President Kennedy’s era earned the nickname, “The Greatest Generation” — not only because they persevered through the Great Depression, and won the Second World War. They earned it because of their determination to rise, to innovate and to fulfill the promise of American freedom.
They dreamed in moonshots. They reached for the stars. And they began to redeem — through the civil-rights movement — the failures of the past. They set the standard for leadership and service to our nation’s ideals.
Now, your generation has the opportunity to join them in the history books. The challenge that lies before you — stopping climate change — is unlike any other ever faced by humankind. If left unchecked, the crisis threatens to breed war by spreading drought and hunger. It threatens to destroy oceanic life, sink coastal communities, devastate farms and businesses, and spread disease.
Now, some people will say: We should leave it in God’s hands. But most religious leaders disagree. After all: Where in the Bible, or the Torah, or the Koran, or any other book about faith or philosophy, does it teach that we should do things that make floods and fires and plagues more severe?
Thankfully, most Americans in both parties accept that human activity is driving the climate crisis. And they want government to take action. Over the past few months, there has been a healthy debate — mostly within the Democratic Party — over what those actions should be.
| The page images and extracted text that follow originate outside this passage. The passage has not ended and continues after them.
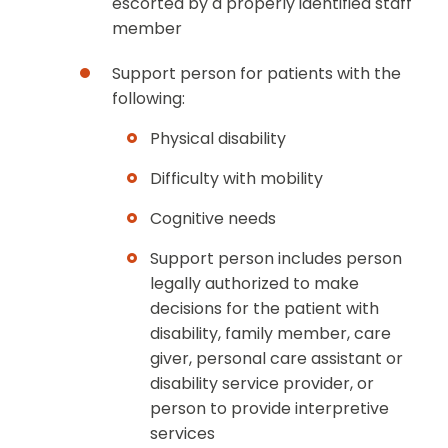
escorted by a properly identified staff
member
Support person for patients with the
following:
Physical disability
Difficulty with mobility
Cognitive needs
Support person includes person
legally authorized to make
decisions for the patient with
disability, family member, care
giver, personal care assistant or
disability service provider, or
person to provide interpretive
services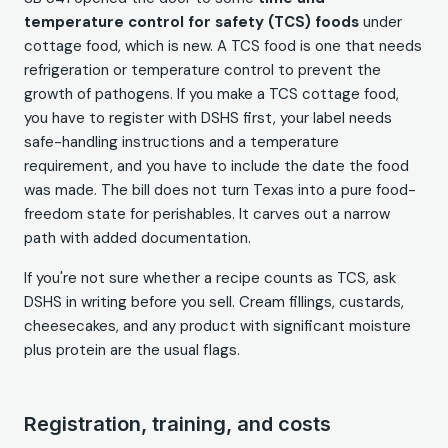
temperature control for safety (TCS) foods
under
cottage food, which is new. A TCS food is one that needs
refrigeration or temperature control to prevent the
growth of pathogens. If you make a TCS cottage food,
you have to register with DSHS first, your label needs
safe-handling instructions and a temperature
requirement, and you have to include the date the food
was made. The bill does not turn Texas into a pure food-
freedom state for perishables. It carves out a narrow
path with added documentation.
If you're not sure whether a recipe counts as TCS, ask
DSHS in writing before you sell. Cream fillings, custards,
cheesecakes, and any product with significant moisture
plus protein are the usual flags.
Registration, training, and costs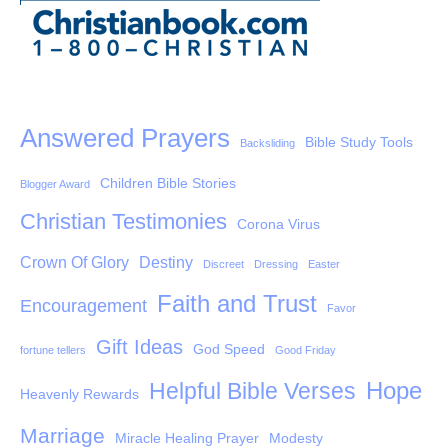
Answered Prayers
Bible Study Tools
Backsliding
Children Bible Stories
Blogger Award
Christian Testimonies
Corona Virus
Crown Of Glory
Destiny
Discreet
Dressing
Easter
Faith and Trust
Encouragement
Favor
Gift Ideas
God Speed
fortune tellers
Good Friday
Hope
Helpful Bible Verses
Heavenly Rewards
Marriage
Miracle Healing Prayer
Modesty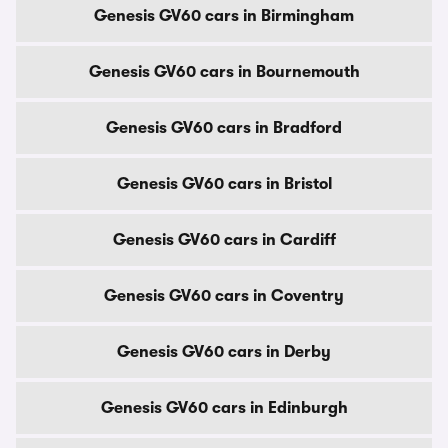
Genesis GV60 cars in Birmingham
Genesis GV60 cars in Bournemouth
Genesis GV60 cars in Bradford
Genesis GV60 cars in Bristol
Genesis GV60 cars in Cardiff
Genesis GV60 cars in Coventry
Genesis GV60 cars in Derby
Genesis GV60 cars in Edinburgh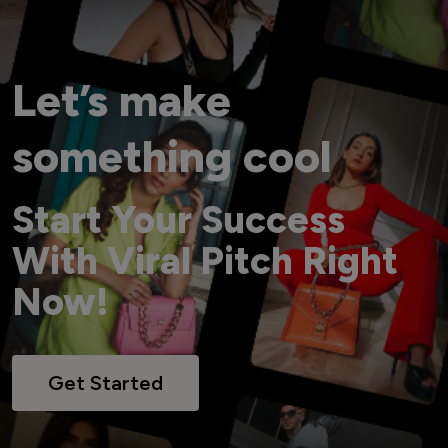
Let’s make
something cool
Start Your Success
With Viral Pitch Right
Now!
Get Started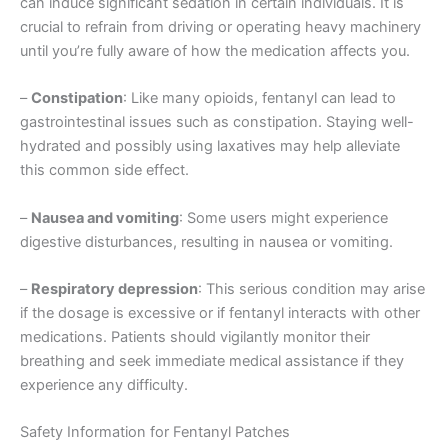
can induce significant sedation in certain individuals. It is
crucial to refrain from driving or operating heavy machinery
until you’re fully aware of how the medication affects you.
–
Constipation
: Like many opioids, fentanyl can lead to
gastrointestinal issues such as constipation. Staying well-
hydrated and possibly using laxatives may help alleviate
this common side effect.
–
Nausea and vomiting
: Some users might experience
digestive disturbances, resulting in nausea or vomiting.
–
Respiratory depression
: This serious condition may arise
if the dosage is excessive or if fentanyl interacts with other
medications. Patients should vigilantly monitor their
breathing and seek immediate medical assistance if they
experience any difficulty.
Safety Information for Fentanyl Patches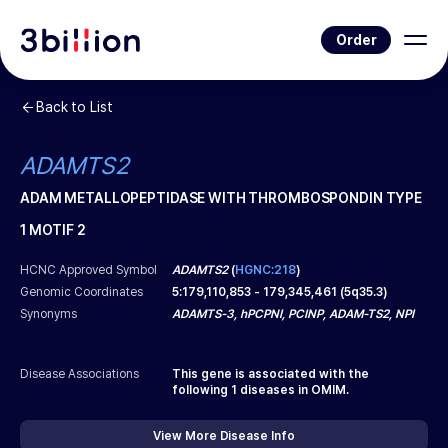
Order
Back to List
ADAMTS2
ADAM METALLOPEPTIDASE WITH THROMBOSPONDIN TYPE
1 MOTIF 2
HCNC Approved Symbol
ADAMTS2
(
HGNC:218
)
Genomic Coordinates
5
:
179,110,853
-
179,345,461
(
5q35.3
)
Synonyms
ADAMTS-3, hPCPNI, PCINP, ADAM-TS2, NPI
Disease Associations
This gene is associated with the
following
1
diseases in OMIM.
View More Disease Info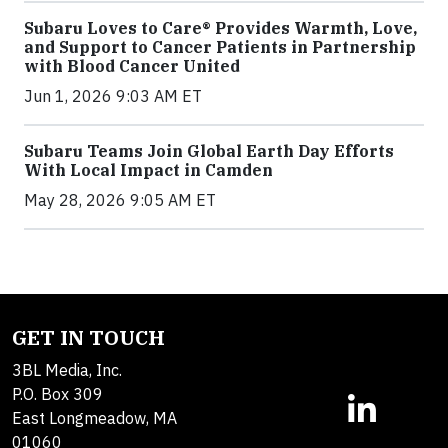
Subaru Loves to Care® Provides Warmth, Love,
and Support to Cancer Patients in Partnership
with Blood Cancer United
Jun 1, 2026 9:03 AM ET
Subaru Teams Join Global Earth Day Efforts
With Local Impact in Camden
May 28, 2026 9:05 AM ET
GET IN TOUCH
3BL Media, Inc.
P.O. Box 309
East Longmeadow, MA
01060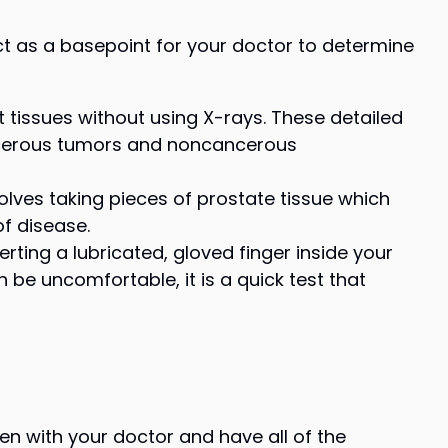
ct as a basepoint for your doctor to determine
 tissues without using X-rays. These detailed
ncerous tumors and noncancerous
olves taking pieces of prostate tissue which
of disease.
ting a lubricated, gloved finger inside your
 be uncomfortable, it is a quick test that
n with your doctor and have all of the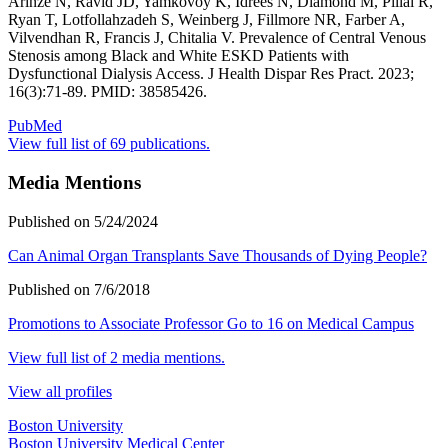
Arinze N, Ravid JD, Yamkovoy K, Idrees N, Diamond M, Pillai R,
Ryan T, Lotfollahzadeh S, Weinberg J, Fillmore NR, Farber A,
Vilvendhan R, Francis J, Chitalia V. Prevalence of Central Venous
Stenosis among Black and White ESKD Patients with
Dysfunctional Dialysis Access. J Health Dispar Res Pract. 2023;
16(3):71-89. PMID: 38585426.
PubMed
View full list of 69 publications.
Media Mentions
Published on 5/24/2024
Can Animal Organ Transplants Save Thousands of Dying People?
Published on 7/6/2018
Promotions to Associate Professor Go to 16 on Medical Campus
View full list of 2 media mentions.
View all profiles
Boston University
Boston University Medical Center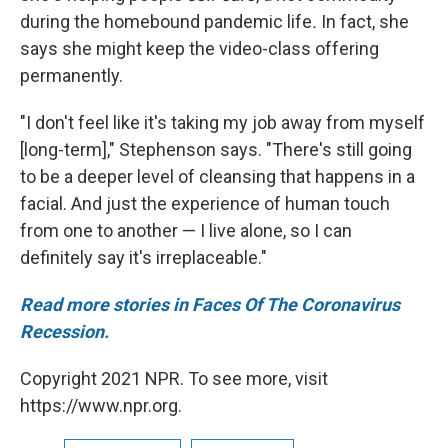
during the homebound pandemic life
.
In fact, she
says she might keep the video-class offering
permanently.
"I don't feel like it's taking my job away from myself
[long-term]," Stephenson says. "There's still going
to be a deeper level of cleansing that happens in a
facial. And just the experience of human touch
from one to another — I live alone, so I can
definitely say it's irreplaceable."
Read more stories in Faces Of The Coronavirus
Recession.
Copyright 2021 NPR. To see more, visit
https://www.npr.org.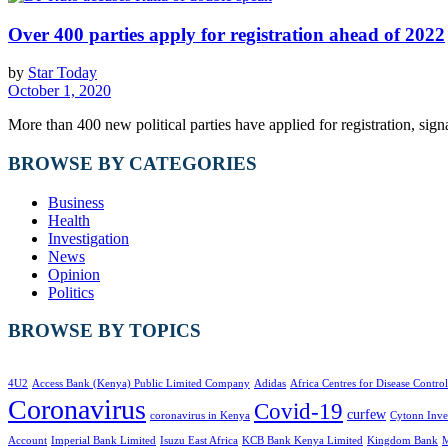
Over 400 parties apply for registration ahead of 2022
by
Star Today
October 1, 2020
More than 400 new political parties have applied for registration, signal
BROWSE BY CATEGORIES
Business
Health
Investigation
News
Opinion
Politics
BROWSE BY TOPICS
4U2
Access Bank (Kenya) Public Limited Company
Adidas
Africa Centres for Disease Control
Coronavirus
Covid-19
curfew
coronavirus in Kenya
Cytonn Inve
Account
Imperial Bank Limited
Isuzu East Africa
KCB Bank Kenya Limited
Kingdom Bank
M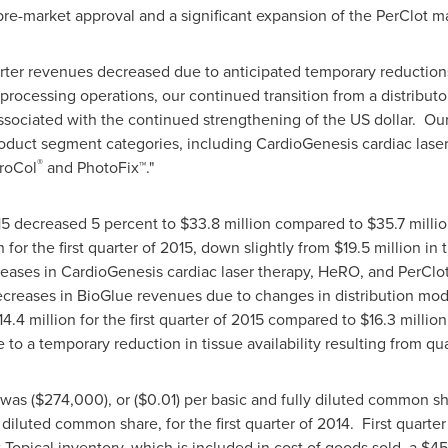
r pre-market approval and a significant expansion of the PerClot ma
rter revenues decreased due to anticipated temporary reductions i
rocessing operations, our continued transition from a distributor
sociated with the continued strengthening of the US dollar. Our
roduct segment categories, including CardioGenesis cardiac lase
®
ProCol
and PhotoFix
™
."
015 decreased 5 percent to
$33.8 million
compared to
$35.7 milli
n
for the first quarter of 2015, down slightly from
$19.5 million
in t
reases in CardioGenesis cardiac laser therapy, HeRO, and PerClo
ecreases in BioGlue revenues due to changes in distribution mod
14.4 million
for the first quarter of 2015 compared to
$16.3 million
o a temporary reduction in tissue availability resulting from q
5 was
($274,000)
, or
($0.01)
per basic and fully diluted common s
diluted common share, for the first quarter of 2014. First quarter 
 Topical inventory, which is included in cost of goods sold, a
$45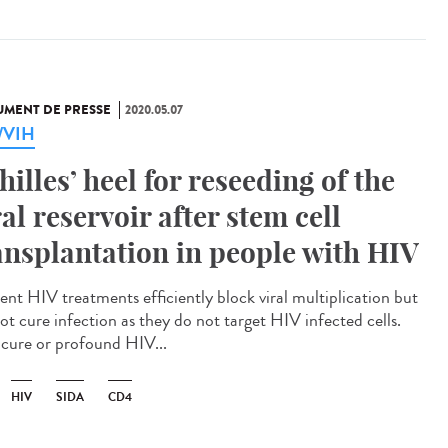
MENT DE PRESSE
2020.05.07
a/VIH
hilles’ heel for reseeding of the
ral reservoir after stem cell
ansplantation in people with HIV
ent HIV treatments efficiently block viral multiplication but
ot cure infection as they do not target HIV infected cells.
cure or profound HIV...
HIV
SIDA
CD4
In the year ahead, we need to build consensus around comprehensive and ambitious federal policies that the next Congress should pass.
But everyone who is concerned about the climate crisis should also be able to agree on two realities.
The first one is: Given opposition in the Senate and White House, there is virtually no chance of passing such policies before 2021.
And the second reality is: We can’t wait to act. Mother Nature does not wait on the election calendar — and neither can we.